As the last sentence in this paragraph suggests, a possible workaround is for the grandparent or other third party to give the money to the parents, who can then use to the money to pay the college bills without having to report it as cash support on the FAFSA. There is no similar question about cash support for parents on the FAFSA because the definition of “Untaxed income and benefits” in the Higher Education Act of 1965 [20 USC 1087vv(b)(1)(F)] is restricted to funds paid to the student or on the student’s behalf, and does not include funds paid to the student’s parents:

(F) cash support or any money paid on the student’s behalf, except, for dependent students, funds provided by the student’s parents;

Cash support provided to or on behalf of the student will reduce need-based aid eligibility by up to half of the amount of the support. Some colleges, however, will treat a direct payment by the grandparent or another third party to the college to pay for tuition as a resource, instead of cash support. This is a harsher treatment, which reduces need-based aid dollar for dollar. This interpretation is a consequence of the IRS gift tax rules for qualified transfers. Since the gift tax exclusion depends on the funds being restricted for tuition, the colleges argue that the payment satisfies the requirements to be considered a resource.
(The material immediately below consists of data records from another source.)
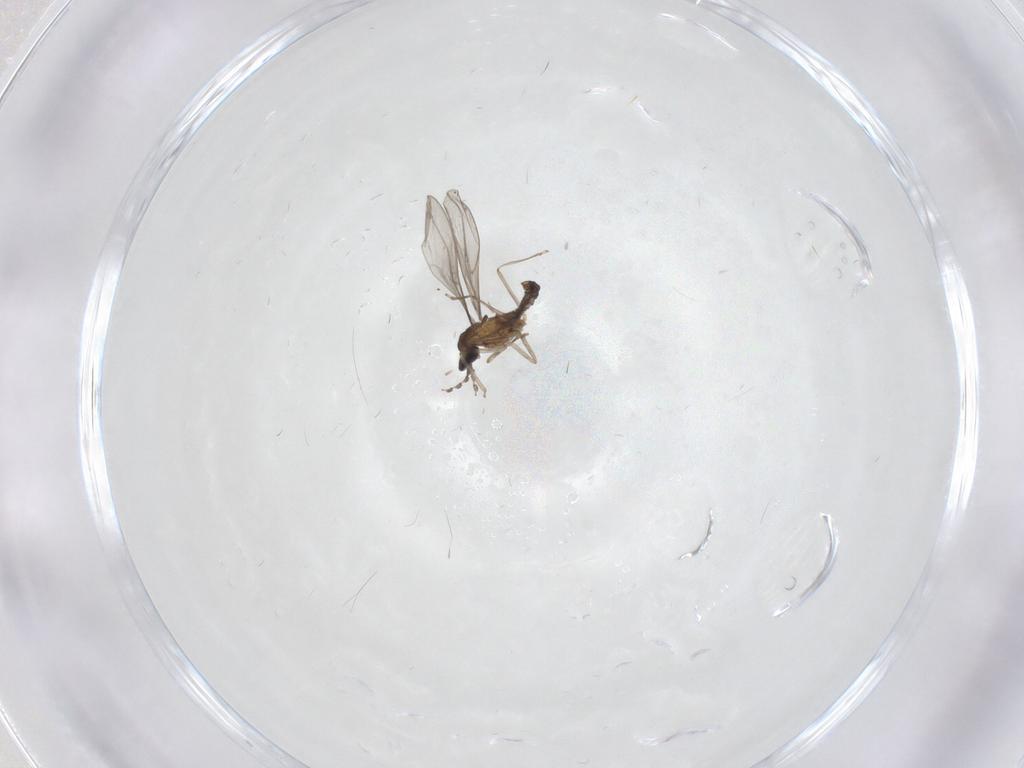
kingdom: Animalia
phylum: Arthropoda
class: Insecta
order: Diptera
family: Cecidomyiidae
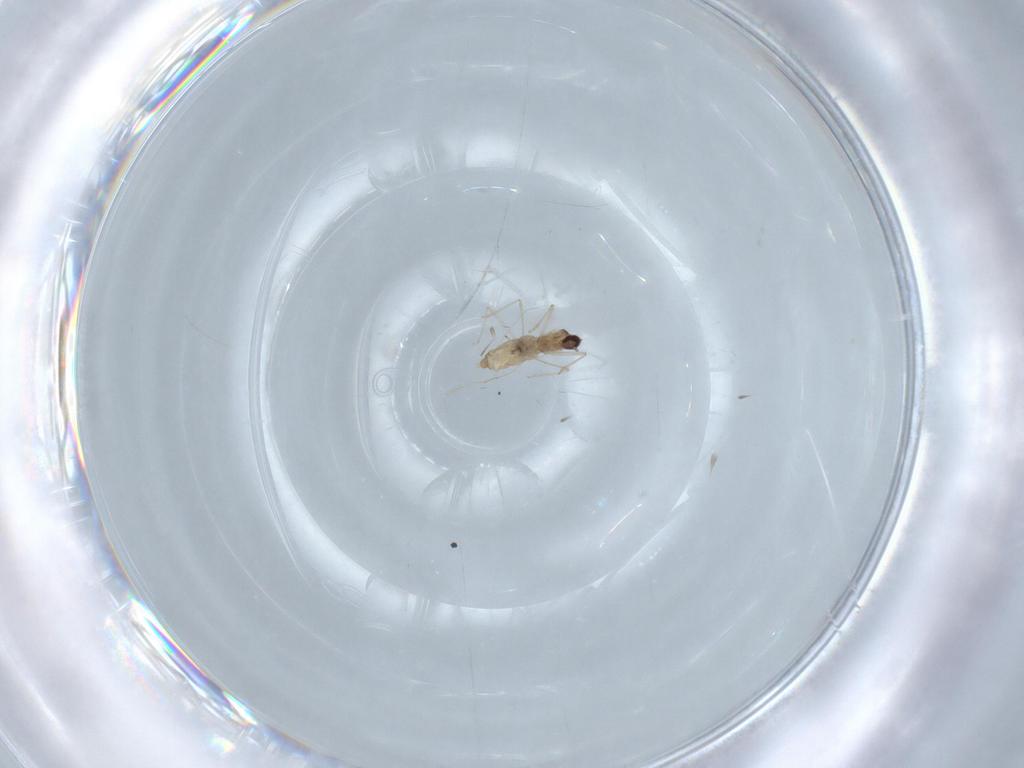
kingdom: Animalia
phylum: Arthropoda
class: Insecta
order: Diptera
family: Cecidomyiidae
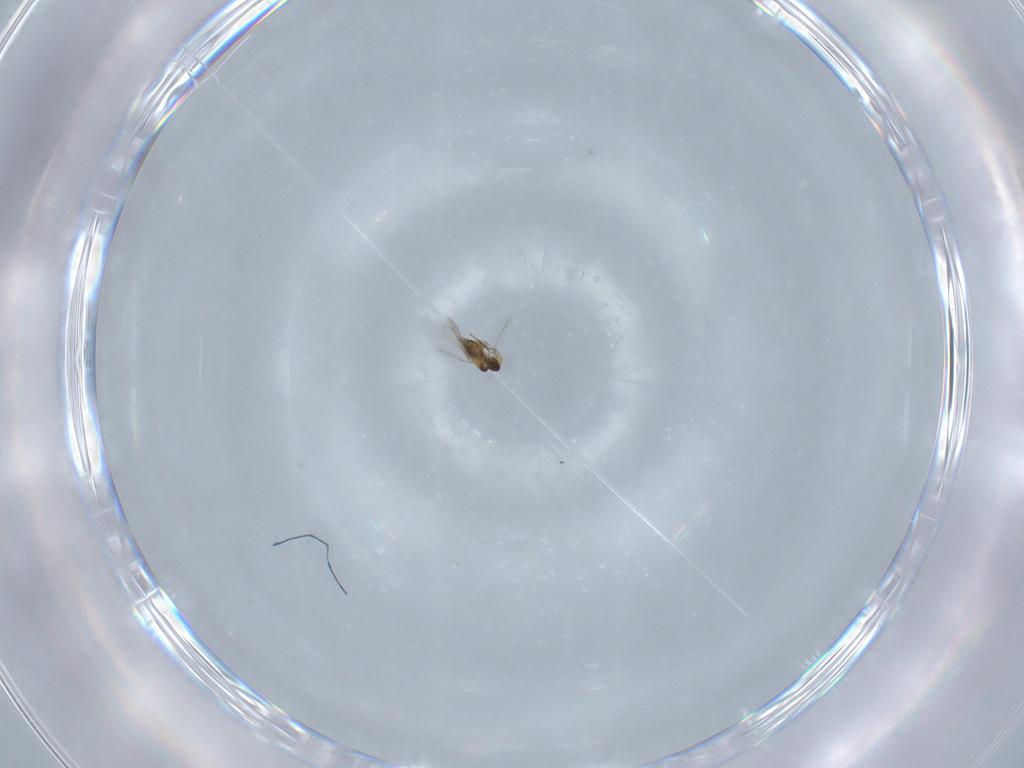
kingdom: Animalia
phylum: Arthropoda
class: Insecta
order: Hymenoptera
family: Mymaridae
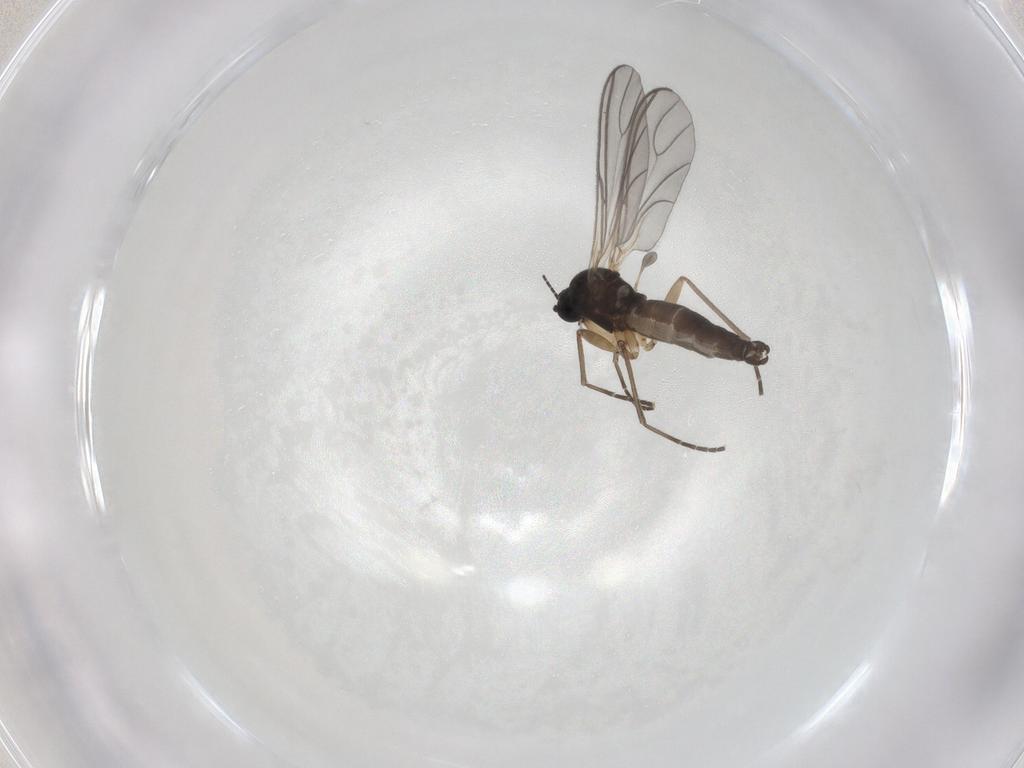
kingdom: Animalia
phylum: Arthropoda
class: Insecta
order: Diptera
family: Sciaridae
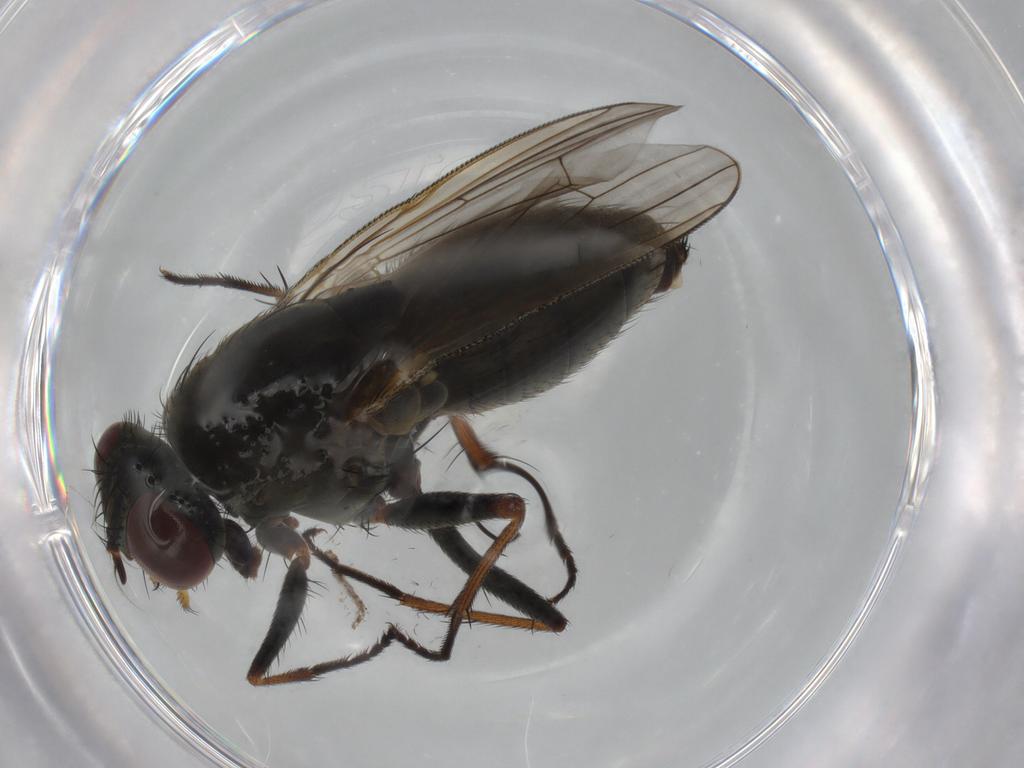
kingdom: Animalia
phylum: Arthropoda
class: Insecta
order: Diptera
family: Muscidae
The regulations at 34 CFR 673.5(c)(1)(xiii) specify that resources (also described as “estimated financial assistance”) include “Any educational benefits paid because of enrollment in a postsecondary education institution, or to cover postsecondary education expenses.” However, a payment by a grandparent or other relative is not considered an educational benefit, and as such is not considered a resource. Instead, it should be treated as cash support.